Jacob Pressures
As I stated elsewhere insisting on doing math with the trinity is a category error and so is likely to get you the wrong results – this is not sour grapes dissonance, it’s a fact. (Avoiding dissonance is not always avoidance, for reason and coherence can do it as well.)
However your own mathematical construction is wrong anyway.
i.e.
A, God is made up of 3 divine persons (autonomous entities).
B. God is made up of 3 gods.
Statement B is clearly false for 1 x God does not equal 3 x God. If you are imagining 3 Gods of a Trinitarian nature then you would have 9 divine persons.
To be of one substance with another, is to be made of the same kind of stuff, but not necessarily the exact same instances of that stuff.

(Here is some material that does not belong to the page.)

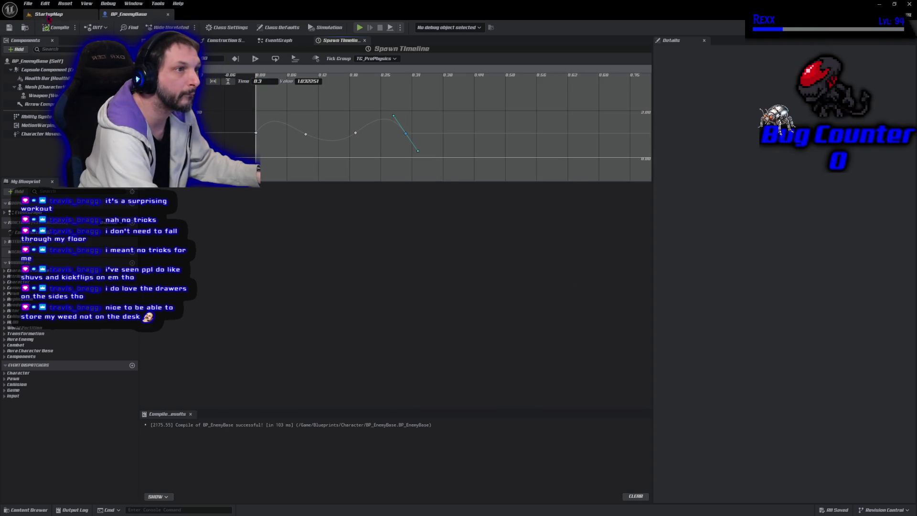
pyautogui.click(48, 14)
pyautogui.press('alt+p')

It’s like chopping a blob of tapioca into 3 blobs which all retain the essential qualities of blobs of tapioca pudding, and yet then finding that all three blobs continue to work to one purpose as if they were still one blob. Of course if you then put the blobs all back together again you would find you still only had one blob of tapioca pudding. i.e. 1 + 1 + 1 would equal 1, if we are counting in the base of blobs.
To my mind the trinity is clearly distinguished by economy or role in the single overall creative purpose, each divine person taking on a different role (our divine blobs are now dressing up with roles) which can be shown to be essential to the act of creation if freewill and relationship is to be involved.
I am less clear on the ontology outside of creation for we can know little of this anyway. When the idea of trinity is extended to us it is always wrapped in creation, we cannot encounter it any other way because even our language is wrapped up in creation. The three divine persons of the trinity come with their creative roles attached to their names.
Craig argues that love being a necessary part of the divine character must imply relationship within it. (at least 2 divine persons in the Godhead beyond creation) But you could just as easily state that such love must of necessity wish (even though it does not need) to multiply its opportunities for such interactions with others and therefore create the entirely other to enable such. But to do so (in our world) needs 3 divine persons, one to support the entirely other through incarnation, one to enable the language of spiritual communication with that other, and of course the original to whom the communication or love is then made. To this end I think the economic aspect is our best handle on the trinity, allied to the fact that tapioca blobs (in place of spiritual blobs) can be coherently be shown to defy base ten maths,( if you assume base blob) and then there is no hint of dissonance or sour grapes involved. But as CS Lewis pointed out remember that the tapioca blob is a substitution for a spirit person. The incarnation in Christ is in the end a better visualisation than just a blob.